Kenmare adjusts lender covenants for year of “elevated debt”

Tom Hickey, MD, Kenmare Resources plc. Picture Conor McCabe Photography.

KENMARE Resources has targeted lower output for its 2026 financial year than in previous years and renegotiated covenants with lenders amid expectations of balance sheet pressure brought about by softer mineral prices and capital projects.

The Dublin-headquartered business also increased an impairment for the year ended December 2025. The market appeared to absorb the news. Shares in Kenmare are currently about 5% higher year-to-date, but 13% lower over 12 months.

There was a raft of bad news in the company’s fourth quarter production update earlier this week in which Kenmare MD Tom Hickey said net debt would remain “elevated through 2026”. Net debt increased to $158.8m end-December compared to $25m at the close of the 2024 financial year.

In response, Kenmare would target value over volume as it worked through the weaker price environment for ilmenite. Shipments for 2026 were estimated to be about 1.1 million tons which is lower than in previous years.

In addition to ilmenite, Kenmare also produces zircon and rutile. Known collectively as heavy minerals, used in paint pigments and ceramics, the products are mined from Moma, a mine in northern Mozambique.

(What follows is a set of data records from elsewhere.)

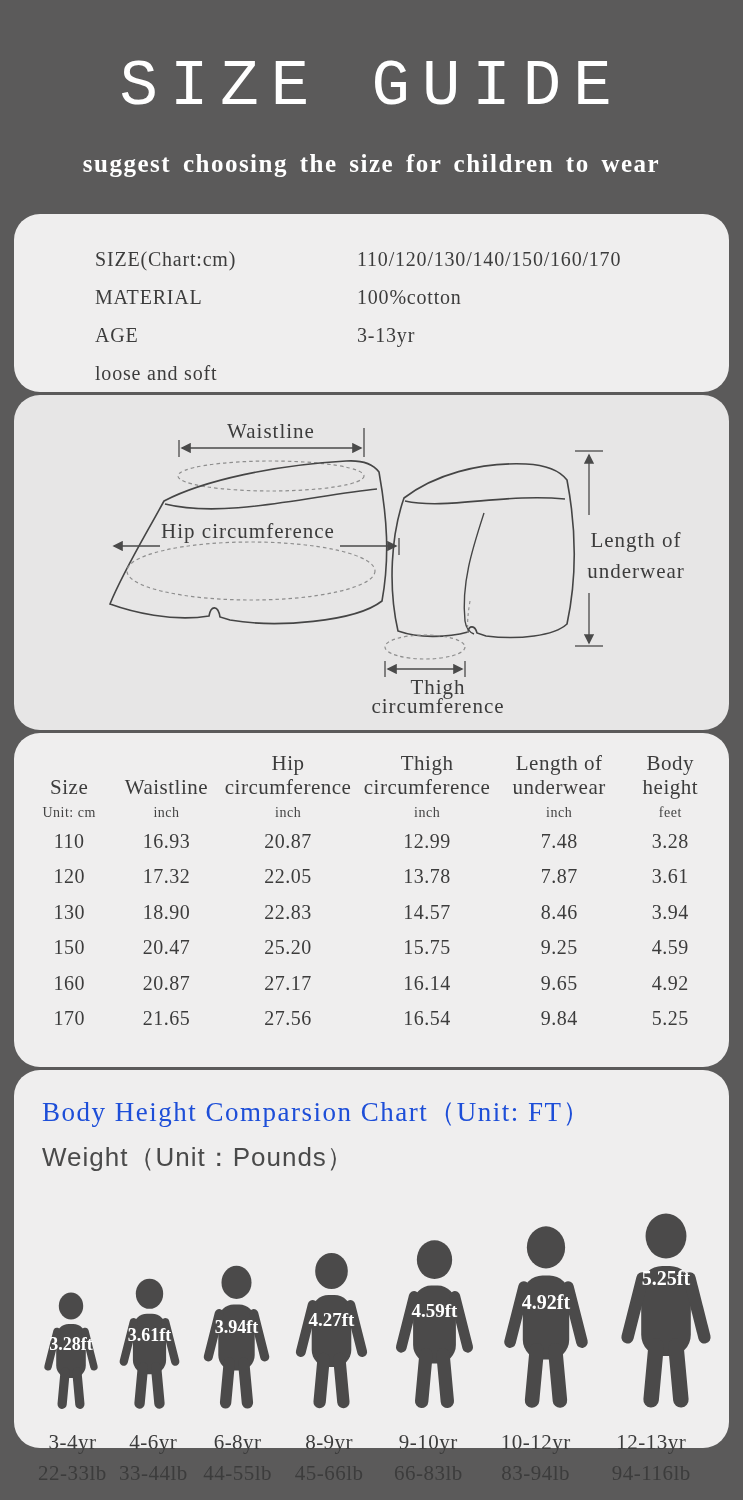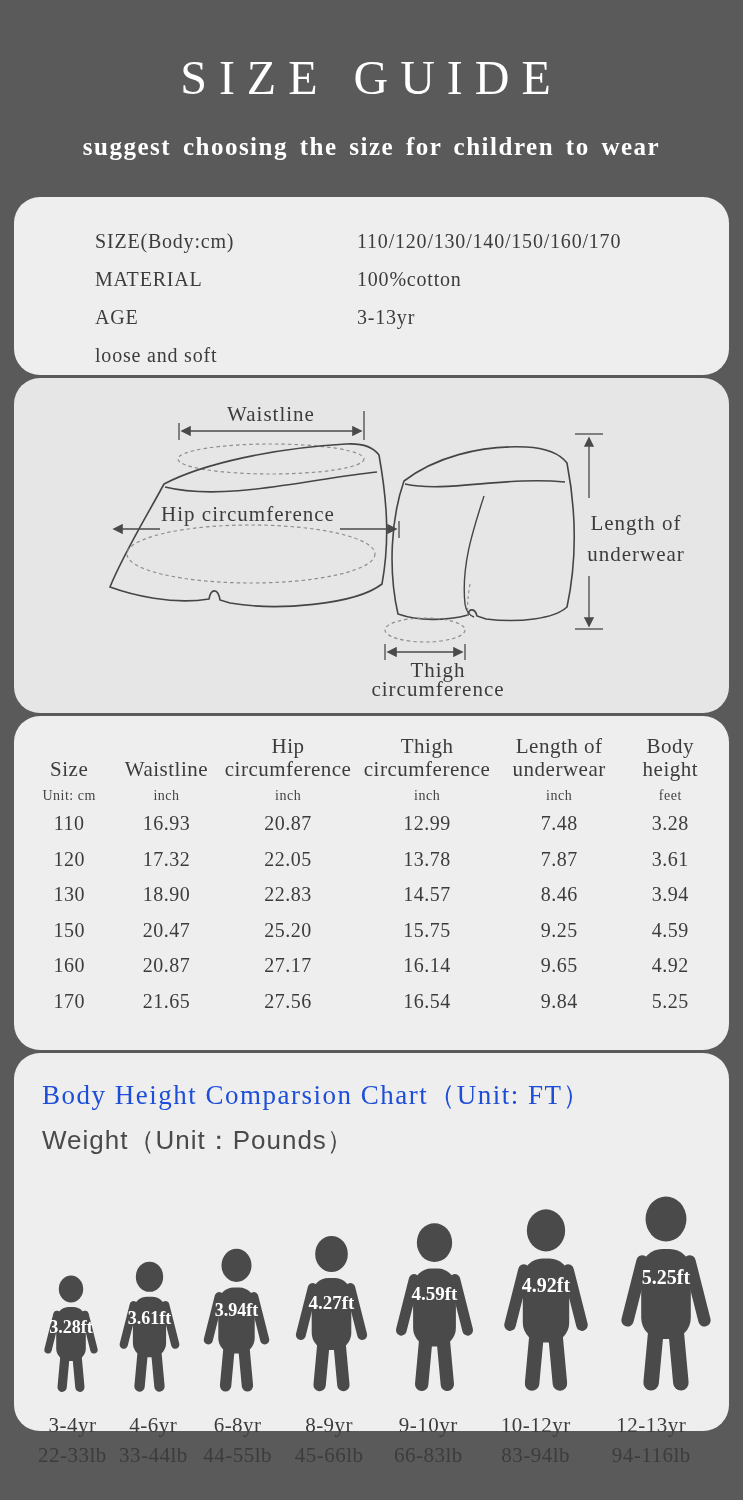"SIZE GUIDE" .hdr-title { font-family: none -> Liberation Mono, monospace; font-size: 48px -> 64px }
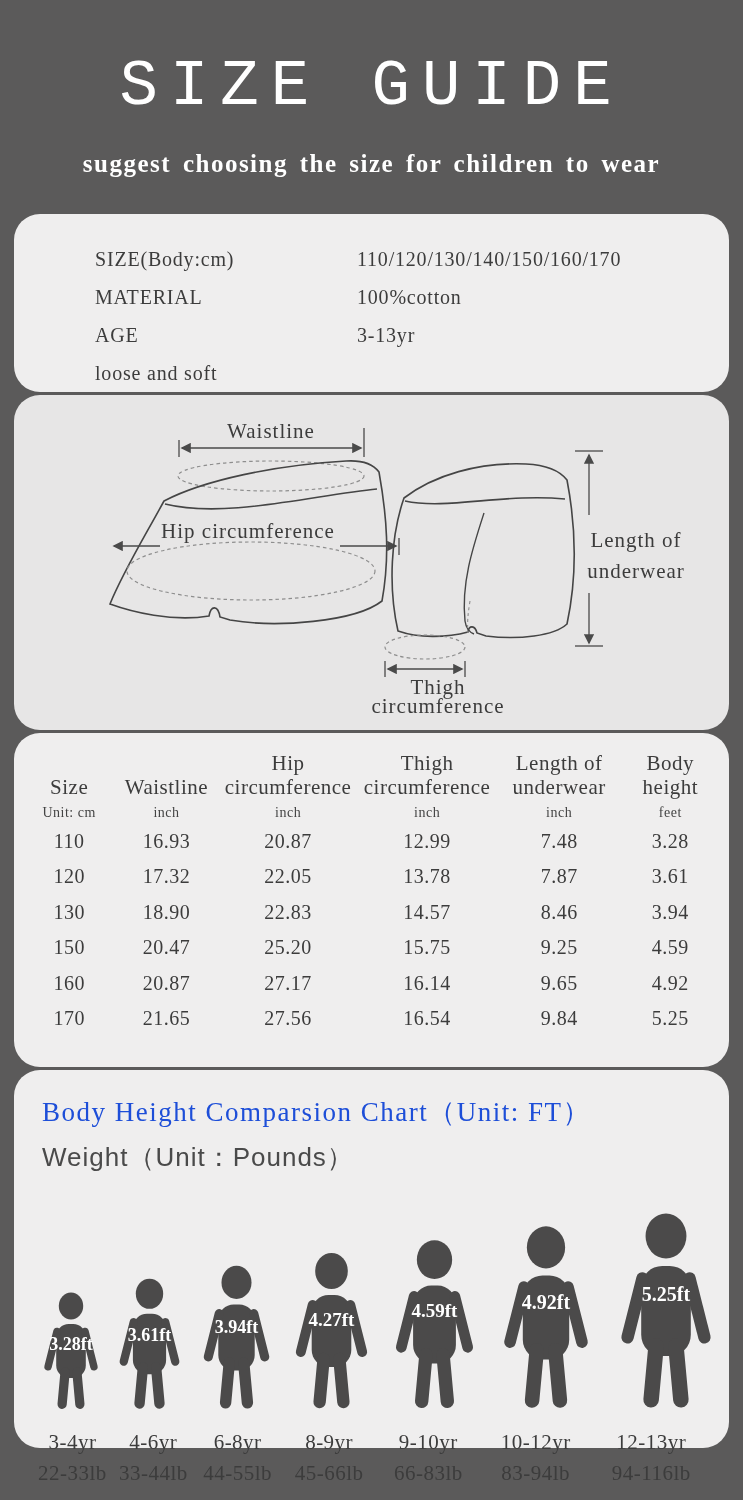"SIZE(Body:cm)" span.info-label { text: Body:cm -> Chart:cm }
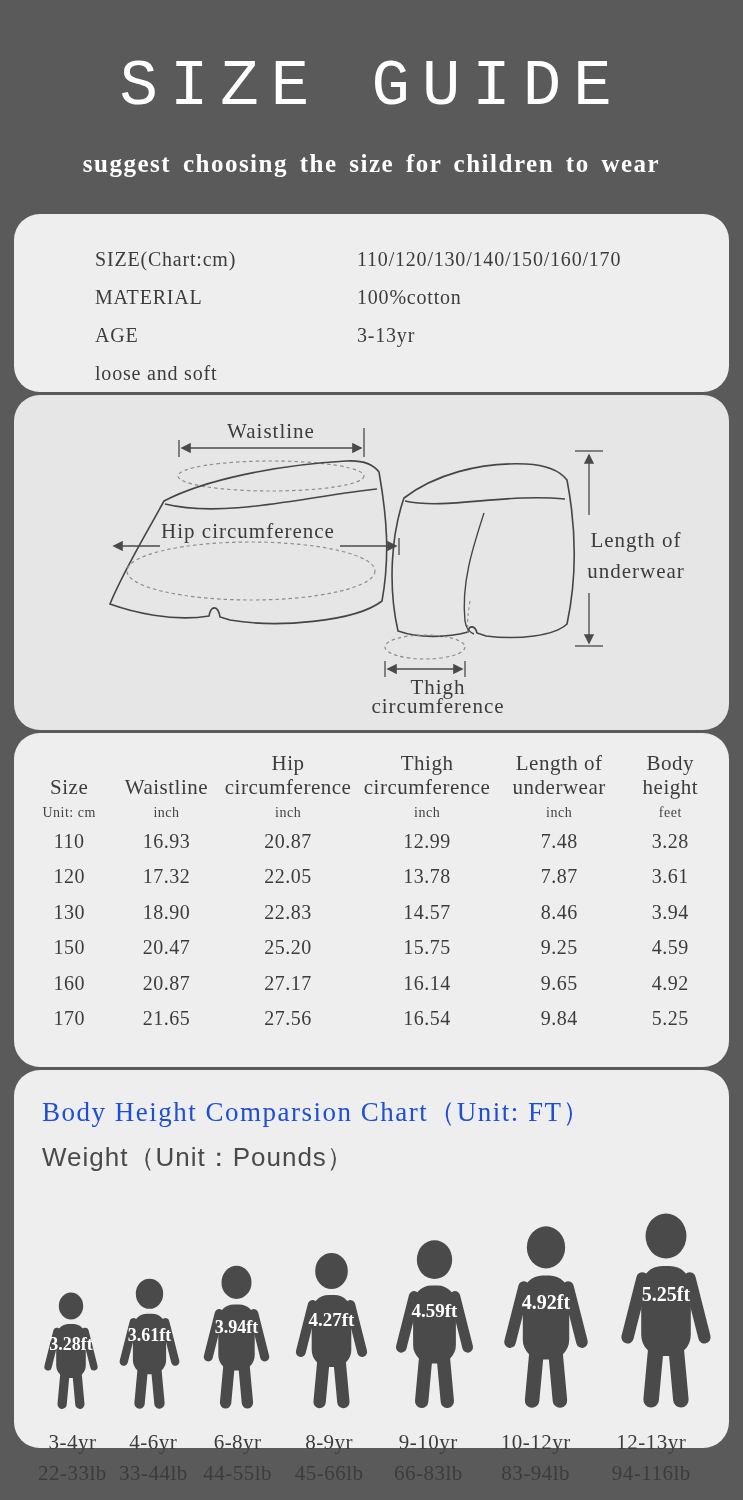"5.25ft" div.fig-ft { top: 72px -> 56px }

Shipments of heavy mineral concentrates in 2025 came in at 947,900 tons. This compares to adjusted guidance in November of 870,000 and 905,000 tons. Prior to that guidance for 2025 was 1.05Mt at the top end.

Prices for ilmenite are expected to remain subdued this year owing to weaker demand from key market China where the housing market was under pressure, Kenmare said. The combination of this, coupled with ongoing (albeit lesser) capital demands this year saw Kenmare negotiate an increase in its lender covenants.

Lenders granted Kenmare’s request for a “reset” of the net debt to Ebitda covenant under its $200m revolving credit facility. This includes adjusting the full year 2025 covenant to 3x (relaxation of the previous covenant to allow for three times net debt of Ebitda). “These adjustments are intended to maintain ongoing covenant compliance through this period of elevated net debt,” said Kenmare in its update.

Kenmare increased its impairment charge to $300m for 2025 from previously identified impairment of $125m related to “slightly lower” than forecast long-term prices. The impairment also includes proposed changes to the unratified implementation agreement with the Mozambican government.

The agreement, which governs exports, and is not a mining licence, expired in 2024. Kenmare has been operating through an extension of the expired agreement and is yet to conclude a new long-term deal with the government.

Discussions between Mozambique’s president Daniel Chapo and Hickey have so far not yielded a new agreement. Considering discussions had been underway for more than a year, Kenmare considered it as “a significant concern”. Arbitration was an option if there was no new implementation agreement, it said.

In terms of its capital projects, Hickey said there had been progress during the last month on the delayed comissioning of its Wet Concentrator Plant A. Once completed, the WCP A will set up Kenmare for several decades to mine Nakata, Moma’s largest mineral deposit.